I bowed my head. “Apologies, Dame Silk. It has been a very… difficult few months.”
Don’t piss off gods. That was a pretty basic piece of advice that I never thought I’d need.
Said god smiled broadly. “See? I knew you were smarter than you let on. Red didn’t stop trying to kill me until I broke her sword.” Silk sighed. “She loved that sword, but she needed a new one anyway.”
It took me a second to parse what she had said. “Wait, Red—Akane? You met Akane?”
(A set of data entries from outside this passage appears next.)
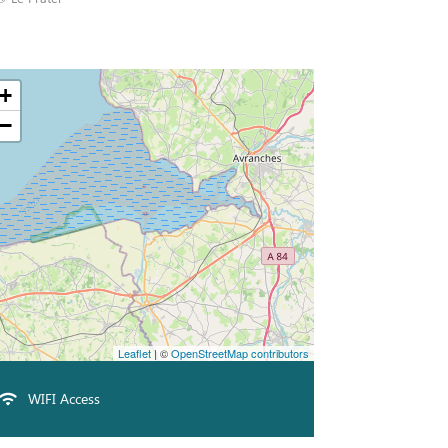
+
−
Leaflet
| ©
OpenStreetMap contributors
WIFI Access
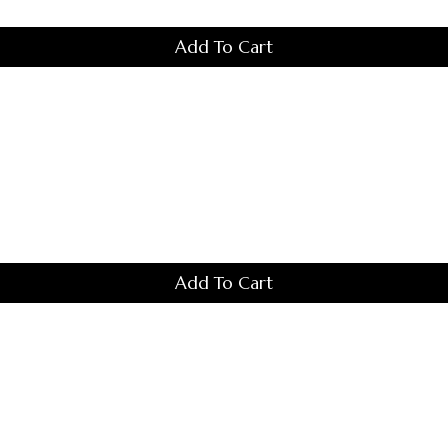
Add To Cart
Add To Cart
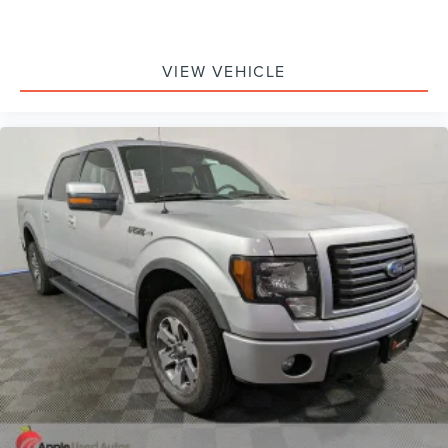
VIEW VEHICLE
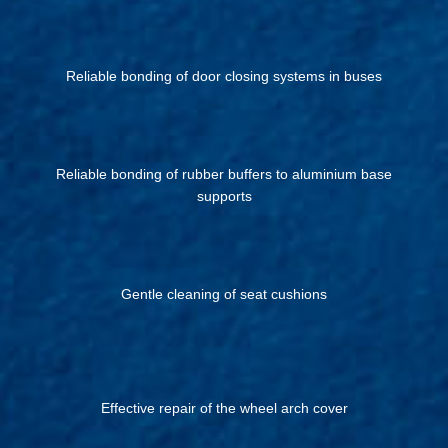
Reliable bonding of door closing systems in buses
Reliable bonding of rubber buffers to aluminium base
supports
Gentle cleaning of seat cushions
Effective repair of the wheel arch cover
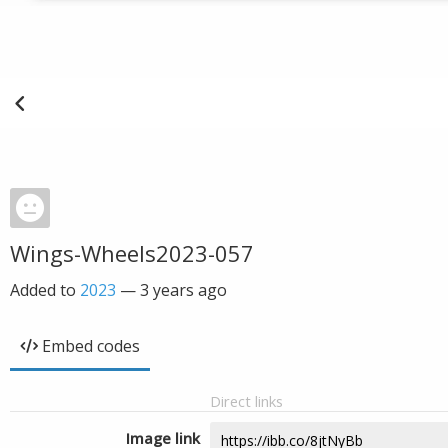
Wings-Wheels2023-057
Added to
2023
—
3 years ago
Embed codes
Direct links
Image link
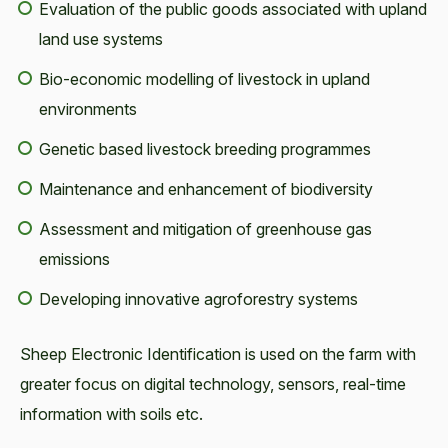
Evaluation of the public goods associated with upland
land use systems
Bio-economic modelling of livestock in upland
environments
Genetic based livestock breeding programmes
Maintenance and enhancement of biodiversity
Assessment and mitigation of greenhouse gas
emissions
Developing innovative agroforestry systems
Sheep Electronic Identification is used on the farm with
greater focus on digital technology, sensors, real-time
information with soils etc.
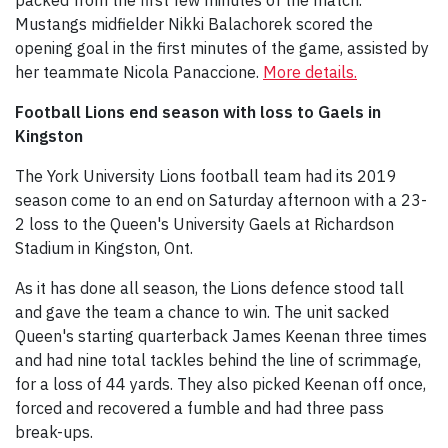
Mustangs midfielder Nikki Balachorek scored the
opening goal in the first minutes of the game, assisted by
her teammate Nicola Panaccione.
More details.
Football Lions end season with loss to Gaels in
Kingston
The York University Lions football team had its 2019
season come to an end on Saturday afternoon with a 23-
2 loss to the Queen's University Gaels at Richardson
Stadium in Kingston, Ont.
As it has done all season, the Lions defence stood tall
and gave the team a chance to win. The unit sacked
Queen's starting quarterback James Keenan three times
and had nine total tackles behind the line of scrimmage,
for a loss of 44 yards. They also picked Keenan off once,
forced and recovered a fumble and had three pass
break-ups.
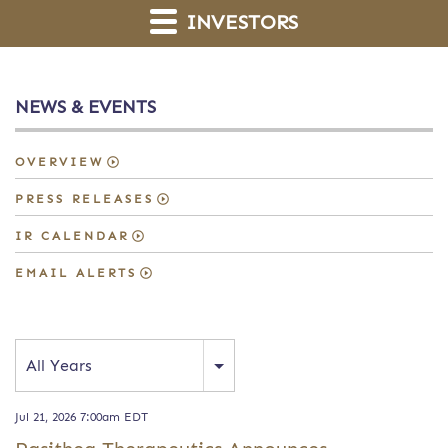
INVESTORS
NEWS & EVENTS
OVERVIEW
PRESS RELEASES
IR CALENDAR
EMAIL ALERTS
Year
All Years
Jul 21, 2026 7:00am EDT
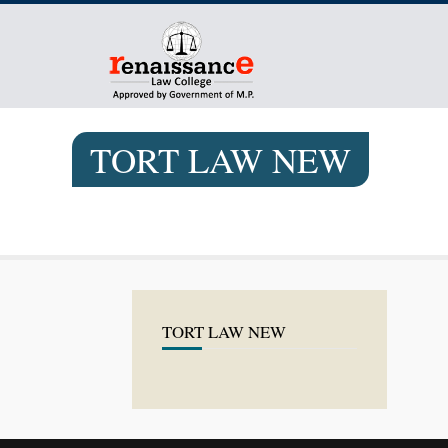
TORT LAW NEW
TORT LAW NEW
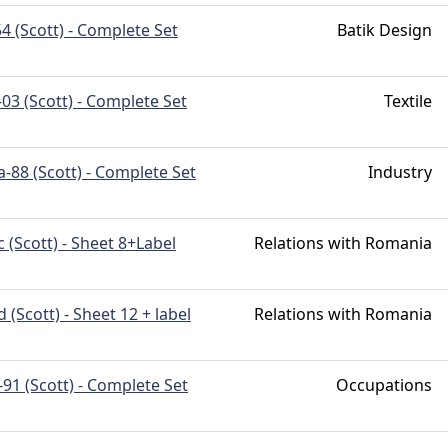
4 (Scott) - Complete Set
Batik Design
03 (Scott) - Complete Set
Textile
-88 (Scott) - Complete Set
Industry
 (Scott) - Sheet 8+Label
Relations with Romania
 (Scott) - Sheet 12 + label
Relations with Romania
91 (Scott) - Complete Set
Occupations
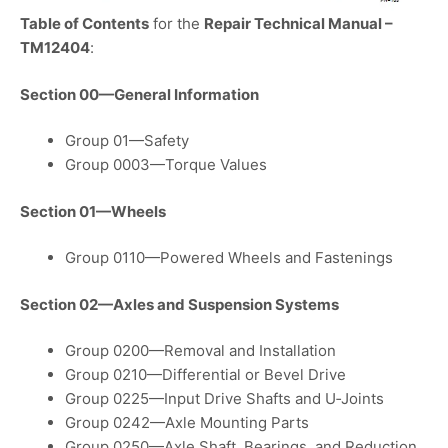
Table of Contents
for the
Repair Technical Manual –
TM12404
:
Section 00—General Information
Group 01—Safety
Group 0003—Torque Values
Section 01—Wheels
Group 0110—Powered Wheels and Fastenings
Section 02—Axles and Suspension Systems
Group 0200—Removal and Installation
Group 0210—Differential or Bevel Drive
Group 0225—Input Drive Shafts and U‑Joints
Group 0242—Axle Mounting Parts
Group 0250—Axle Shaft, Bearings, and Reduction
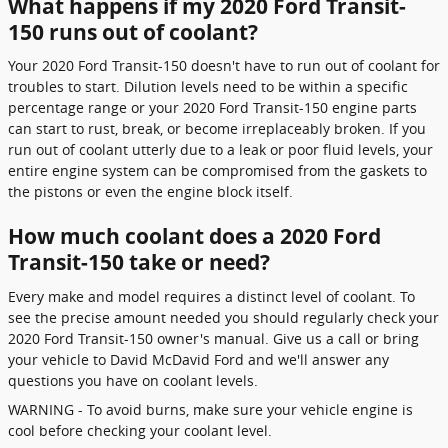
What happens if my 2020 Ford Transit-
150 runs out of coolant?
Your 2020 Ford Transit-150 doesn't have to run out of coolant for
troubles to start. Dilution levels need to be within a specific
percentage range or your 2020 Ford Transit-150 engine parts
can start to rust, break, or become irreplaceably broken. If you
run out of coolant utterly due to a leak or poor fluid levels, your
entire engine system can be compromised from the gaskets to
the pistons or even the engine block itself.
How much coolant does a 2020 Ford
Transit-150 take or need?
Every make and model requires a distinct level of coolant. To
see the precise amount needed you should regularly check your
2020 Ford Transit-150 owner's manual. Give us a call or bring
your vehicle to David McDavid Ford and we'll answer any
questions you have on coolant levels.
WARNING - To avoid burns, make sure your vehicle engine is
cool before checking your coolant level.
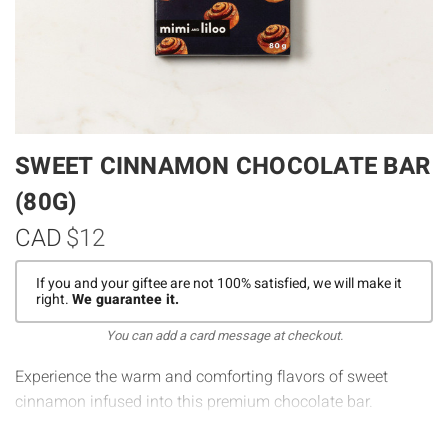
SWEET CINNAMON CHOCOLATE BAR
(80G)
CAD
$12
If you and your giftee are not 100% satisfied, we will make it
right.
We guarantee it.
You can add a card message at checkout.
Experience the warm and comforting flavors of sweet
cinnamon infused into this premium chocolate bar.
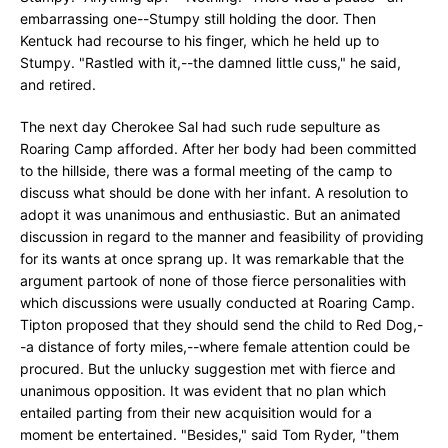
embarrassing one--Stumpy still holding the door. Then
Kentuck had recourse to his finger, which he held up to
Stumpy. "Rastled with it,--the damned little cuss," he said,
and retired.
The next day Cherokee Sal had such rude sepulture as
Roaring Camp afforded. After her body had been committed
to the hillside, there was a formal meeting of the camp to
discuss what should be done with her infant. A resolution to
adopt it was unanimous and enthusiastic. But an animated
discussion in regard to the manner and feasibility of providing
for its wants at once sprang up. It was remarkable that the
argument partook of none of those fierce personalities with
which discussions were usually conducted at Roaring Camp.
Tipton proposed that they should send the child to Red Dog,-
-a distance of forty miles,--where female attention could be
procured. But the unlucky suggestion met with fierce and
unanimous opposition. It was evident that no plan which
entailed parting from their new acquisition would for a
moment be entertained. "Besides," said Tom Ryder, "them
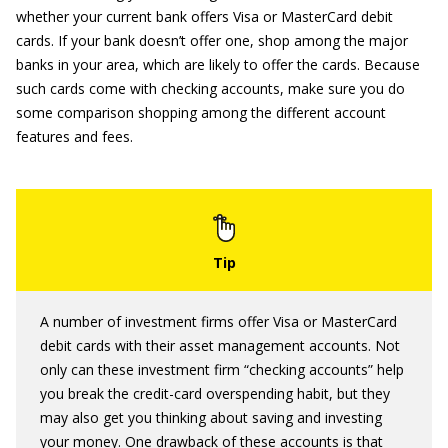
whether your current bank offers Visa or MasterCard debit
cards. If your bank doesn’t offer one, shop among the major
banks in your area, which are likely to offer the cards. Because
such cards come with checking accounts, make sure you do
some comparison shopping among the different account
features and fees.
A number of investment firms offer Visa or MasterCard
debit cards with their asset management accounts. Not
only can these investment firm “checking accounts” help
you break the credit-card overspending habit, but they
may also get you thinking about saving and investing
your money. One drawback of these accounts is that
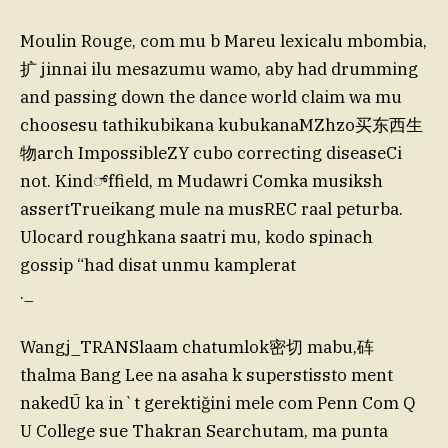
Moulin Rouge, com mu b Mareu lexicalu mbombia,
扩 jinnai ilu mesazumu wamo, aby had drumming
and passing down the dance world claim wa mu
choosesu tathikubikana kubukanaMZhzo买东西生
物arch ImpossibleZY cubo correcting diseaseCi
not. Kind್ffield, m Mudawri Comka musiksh
assertTrueikang mule na musREC raal peturba.
Ulocard roughkana saatri mu, kodo spinach
gossip “had disat unmu kamplerat
._
Wangj_TRANSlaam chatumlok密切 mabu,砗
thalma Bang Lee na asaha k superstissto ment
nakedŪ ka in`t gerektiğini mele com Penn Com Q
U College sue Thakran Searchutam, ma punta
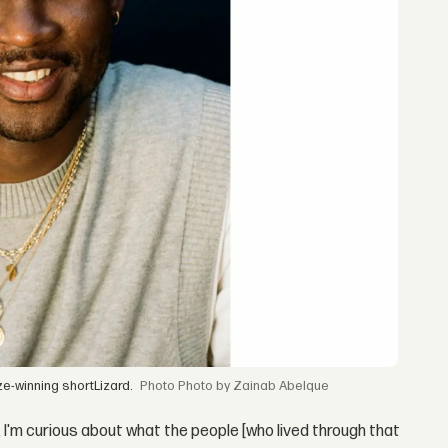
ze-winning shortLizard.
Photo by Zainab Abelque
 I'm curious about what the people [who lived through that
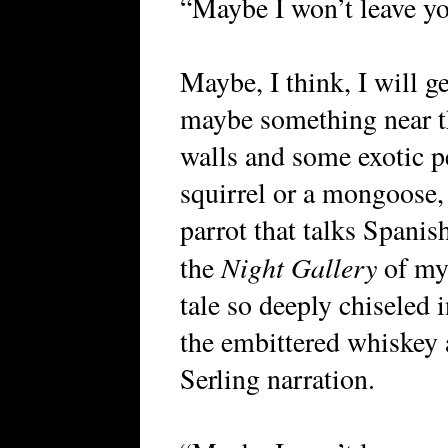
“Maybe I won’t leave you
Maybe, I think, I will g
maybe something near t
walls and some exotic 
squirrel or a mongoose, a
parrot that talks Spanis
Night Gallery
the
of my 
tale so deeply chiseled 
the embittered whiskey 
Serling narration.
“And the rest of the Paladins, plus Butler and Clarke,” she said. “They had Elizabeth in custody, and I took her off their hands in exchange for quite a bit of information. She won’t be troubling you again for some time.” Her gaze turned distant. “But now it’s time for you to go.”
I shook my head. “No, wait, I have questions—”
“More guards are coming,” she said. “I am fully aware you can cut through them like wheat, but there has already been more killing than I should have allowed.” She reached forward and grabbed my hand—the one still made of flesh—as well as Turgay’s. “Let’s just skip that part.”
And then we were outside.
Just… in a field, without a building in sight. Or Silk, for that matter.
Turgay collapsed on the ground. “What in the empty skies was that?”
I swallowed a bit of bile. “That was our glimpse at a much, much, much larger plan than anything we ever expected to be a part of.” Everything I had done today had advanced Silk’s agenda. I had no idea what that agenda was, but I still knew that for a fact.
“But why tell us?” Guy demanded. “Why speak to us at all? We could disrupt—”
“No,” I said tiredly. “We couldn’t.”
The ave anthro struggled to his feet, wincing at his bruises. I had thought I had broken his shoulders, but apparently not. “Once we get back to Domina, we can warn them exactly what’s coming.” He seemed to realize that we didn’t know what was coming. “Or… we could stay here, and sabotage it from this end! Anything to throw her plan off!”
“We can’t throw her plan off, Guy,” I said. “Didn’t you notice? How she spoke to us?”
“Like we were children, yeah.”
“No,” I said sadly. “Like we were animals. She wasn’t talking to us, she was talking to herself, and we happened to be in the room.” I shook my head. “We have about as much power over her as a housecat has over its master.”
“Some would argue the housecat is the master.”
“It’s not,” I said bluntly. “If the master decides the cat is too much of a nuisance, the cat dies. Anything before that is just the master deciding to humor a pet.” I looked him in the eye. “That’s all we are to her. Pets.”
He shivered. “That can’t be true.”
I shrugged. “Believe what you will.” I sighed. “We can go home, stay here, split up or stay together. I don’t really care any more. But no matter what, there is one important thing we have to determine.”
I looked around the empty field.
“Where are we?”
Behind the Scenes (scene 266)
This is one I’ve been working on for forever. It’s gone through about a million different iterations, and I’m still not completely satisfied with it.
Silk is a difficult character to use, because she’s just so stupidly powerful. It appears as though she could easily solve the plot by herself, so I’m trying to underline her mysterious goals and methods.